--- TESTO DA LEGGERE ---
Caro Andrea,
ho scritto diverse bozze di articoli per esprimere le mie perplessità sulla concezione della decrescita da te rappresentata, tutte quante abortite e mai pubblicate. Ho sempre pensato che il ‘fuoco amico’ potesse arrivare solo dopo un’attenta lettura delle tue opere e da una analisi accurata della tua attività sul Web. In una seconda lettera aperta – in questa c’è già troppa carne al fuoco – ne tratterò, anche se in modo meno rigoroso di quanto mi fossi proposto; avrai modo di puntualizzare tutte le inesattezze del caso, se vorrai.
Devo altresì confessare che tante volte sono stato tentato di commentarti, sui tuoi profili Facebook o sul blog LLHT, ogniqualvolta sei ricorso a toni pesantemente accusatori nei confronti di persone che occupano una posizione precaria nella società, ree a tuo giudizio di ‘collaborazionismo con il sistema’, spesso accompagnando il tutto con provocazioni semplicistiche, buone al massimo per creare qualche hashtag e ricevere like dai follower. Il tuo atteggiamento mi ha sempre ricordato da vicino le odiose tirate ultra-liberali in difesa della disuguaglianza in quanto specchio delle differenze di merito e capacità (considerata la tua presa di posizione pubblica in favore dell’1%, si direbbe che manager ed ex manager talvolta si riscoprano solidali).
--- DATI DA ESAMINARE ---
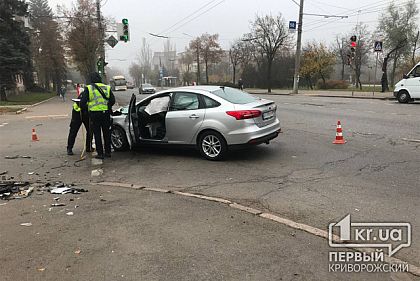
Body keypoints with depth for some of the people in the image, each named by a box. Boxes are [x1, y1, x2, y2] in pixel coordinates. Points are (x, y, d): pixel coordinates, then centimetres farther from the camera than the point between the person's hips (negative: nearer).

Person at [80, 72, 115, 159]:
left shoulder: (88, 88, -2)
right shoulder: (107, 88, 6)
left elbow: (83, 102, -5)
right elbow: (112, 100, 6)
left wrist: (83, 107, 16)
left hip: (94, 114, -2)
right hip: (106, 113, 3)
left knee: (97, 134, 5)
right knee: (106, 133, 13)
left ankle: (100, 153, 5)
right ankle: (108, 152, 18)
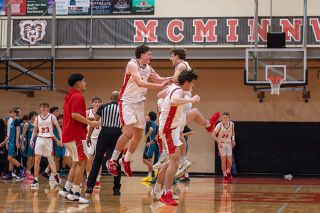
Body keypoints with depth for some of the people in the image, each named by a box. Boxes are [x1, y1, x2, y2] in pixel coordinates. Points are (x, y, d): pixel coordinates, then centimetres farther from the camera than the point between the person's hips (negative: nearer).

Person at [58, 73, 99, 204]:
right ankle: (75, 193, -10)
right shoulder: (78, 96, -12)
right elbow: (75, 114, -24)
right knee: (82, 162, -8)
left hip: (68, 134, 10)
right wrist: (90, 123, -17)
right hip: (76, 134, -10)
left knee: (77, 163, 15)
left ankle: (66, 189, 13)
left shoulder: (69, 96, 19)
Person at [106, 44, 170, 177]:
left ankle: (126, 161, 30)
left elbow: (159, 79, 16)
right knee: (129, 132, -19)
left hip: (139, 103, 8)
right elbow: (140, 83, -29)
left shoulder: (148, 68, 6)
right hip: (127, 101, -8)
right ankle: (112, 161, -6)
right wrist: (160, 86, -33)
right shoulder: (132, 64, -17)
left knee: (138, 135, 10)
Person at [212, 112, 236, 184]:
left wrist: (233, 139, 4)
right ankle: (225, 176, 4)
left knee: (229, 161, -4)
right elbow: (214, 134, -9)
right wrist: (218, 142, -17)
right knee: (223, 161, -6)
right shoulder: (219, 125, -17)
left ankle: (228, 172, 22)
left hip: (229, 144, 3)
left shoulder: (231, 124, -7)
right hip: (221, 144, -2)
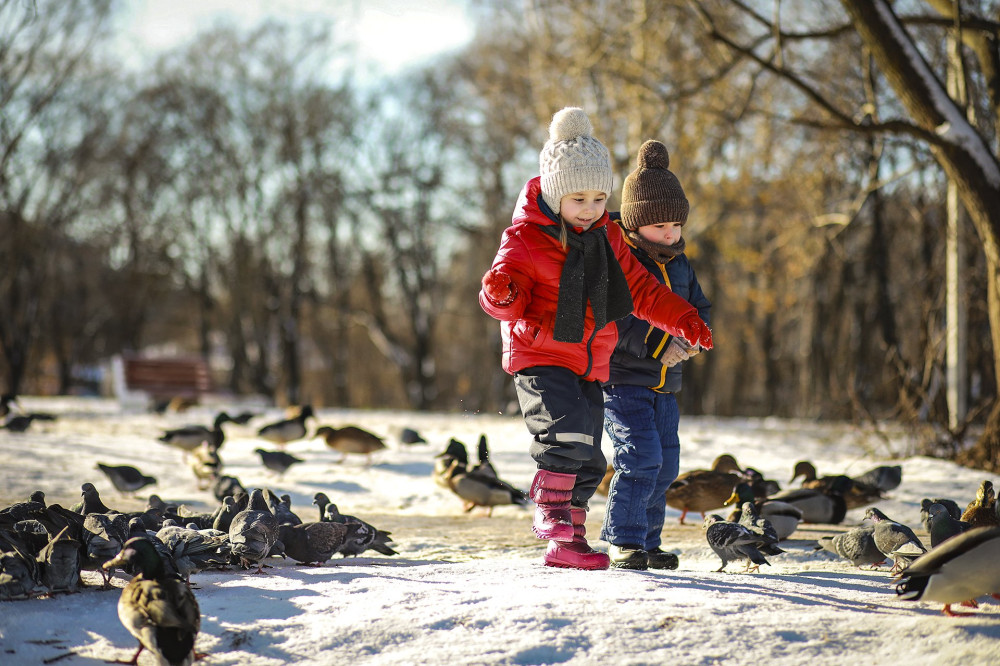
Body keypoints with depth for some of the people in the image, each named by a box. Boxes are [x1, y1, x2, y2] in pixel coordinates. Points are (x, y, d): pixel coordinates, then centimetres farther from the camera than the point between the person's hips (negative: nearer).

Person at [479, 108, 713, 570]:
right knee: (566, 433, -28)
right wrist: (502, 292, -38)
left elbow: (640, 289, 18)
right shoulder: (525, 238, -11)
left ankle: (566, 545, 20)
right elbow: (502, 300, -14)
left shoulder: (606, 238, 9)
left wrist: (683, 320, 9)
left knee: (588, 462, 8)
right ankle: (552, 517, -13)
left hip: (590, 364, 7)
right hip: (540, 358, -7)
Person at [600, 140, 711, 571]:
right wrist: (656, 344, -29)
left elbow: (700, 308, 17)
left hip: (664, 387, 8)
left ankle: (647, 542, 20)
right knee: (641, 458, -17)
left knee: (665, 465, 9)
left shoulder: (679, 265, 10)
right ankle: (624, 541, -8)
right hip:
---
**COSA SI CHIEDE**: Puoi citare dalla lettera il passo che va da "Devo altresì confessare" a "si riscoprano solidali)."? L'elenco non serve a nulla qui.

**RISPOSTA AL COMPITO**:
Devo altresì confessare che tante volte sono stato tentato di commentarti, sui tuoi profili Facebook o sul blog LLHT, ogniqualvolta sei ricorso a toni pesantemente accusatori nei confronti di persone che occupano una posizione precaria nella società, ree a tuo giudizio di ‘collaborazionismo con il sistema’, spesso accompagnando il tutto con provocazioni semplicistiche, buone al massimo per creare qualche hashtag e ricevere like dai follower. Il tuo atteggiamento mi ha sempre ricordato da vicino le odiose tirate ultra-liberali in difesa della disuguaglianza in quanto specchio delle differenze di merito e capacità (considerata la tua presa di posizione pubblica in favore dell’1%, si direbbe che manager ed ex manager talvolta si riscoprano solidali).